## [What to produce]
Pictures do not belong in the output. Reproduce exactly the lines from the start of the records through the line with "pinky tip: (85, 61)".
[The records]
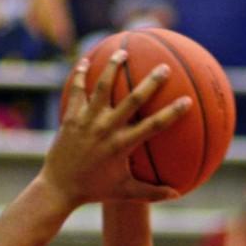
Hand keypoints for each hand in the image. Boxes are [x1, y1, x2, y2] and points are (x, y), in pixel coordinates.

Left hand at [40, 51, 189, 208]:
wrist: (58, 188)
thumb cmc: (94, 190)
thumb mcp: (124, 192)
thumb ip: (151, 192)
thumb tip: (177, 194)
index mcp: (122, 146)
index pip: (153, 126)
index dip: (172, 113)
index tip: (187, 101)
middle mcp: (105, 129)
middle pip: (132, 100)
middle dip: (150, 82)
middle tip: (164, 68)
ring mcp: (87, 121)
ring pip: (102, 87)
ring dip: (112, 67)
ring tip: (122, 51)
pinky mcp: (71, 117)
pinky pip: (77, 91)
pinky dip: (80, 75)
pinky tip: (85, 61)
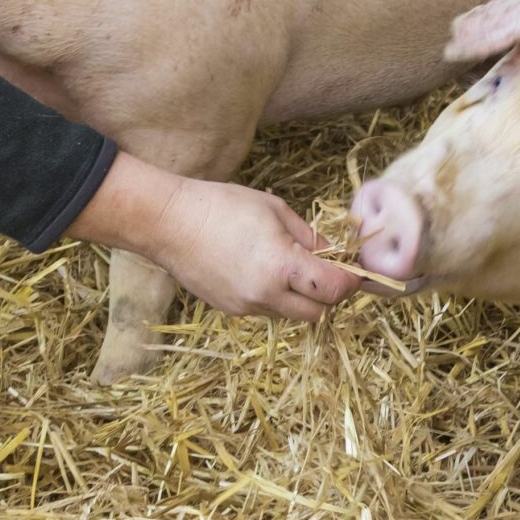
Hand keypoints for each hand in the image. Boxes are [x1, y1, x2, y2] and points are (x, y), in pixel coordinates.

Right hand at [70, 152, 360, 322]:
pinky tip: (259, 269)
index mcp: (281, 267)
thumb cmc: (221, 205)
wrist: (168, 222)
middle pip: (318, 311)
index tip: (352, 268)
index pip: (334, 289)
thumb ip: (309, 237)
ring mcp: (246, 307)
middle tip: (325, 268)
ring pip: (292, 314)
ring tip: (289, 266)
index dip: (349, 280)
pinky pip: (266, 310)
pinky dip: (274, 296)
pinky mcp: (230, 310)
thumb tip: (333, 253)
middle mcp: (265, 295)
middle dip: (328, 293)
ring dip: (301, 297)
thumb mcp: (274, 210)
[/The records]
## [Problem solution]
Hand keypoints for each hand in the image. Boxes are [x1, y1, x2, y2] and points are (x, y), in pixel coordinates.

Left hand at [40, 51, 189, 208]:
wrist: (58, 188)
thumb cmc: (94, 190)
thumb mcp: (124, 192)
thumb ip: (151, 192)
thumb tip: (177, 194)
index mcp: (122, 146)
index pip: (153, 126)
index dip: (172, 113)
index tip: (187, 101)
middle mcp: (105, 129)
middle pip: (132, 100)
middle dip: (150, 82)
middle tip: (164, 68)
ring mcp: (87, 121)
ring pip: (102, 87)
ring dip: (112, 67)
ring tip: (122, 51)
pinky mcp: (71, 117)
pinky pip: (77, 91)
pinky dip: (80, 75)
pinky tip: (85, 61)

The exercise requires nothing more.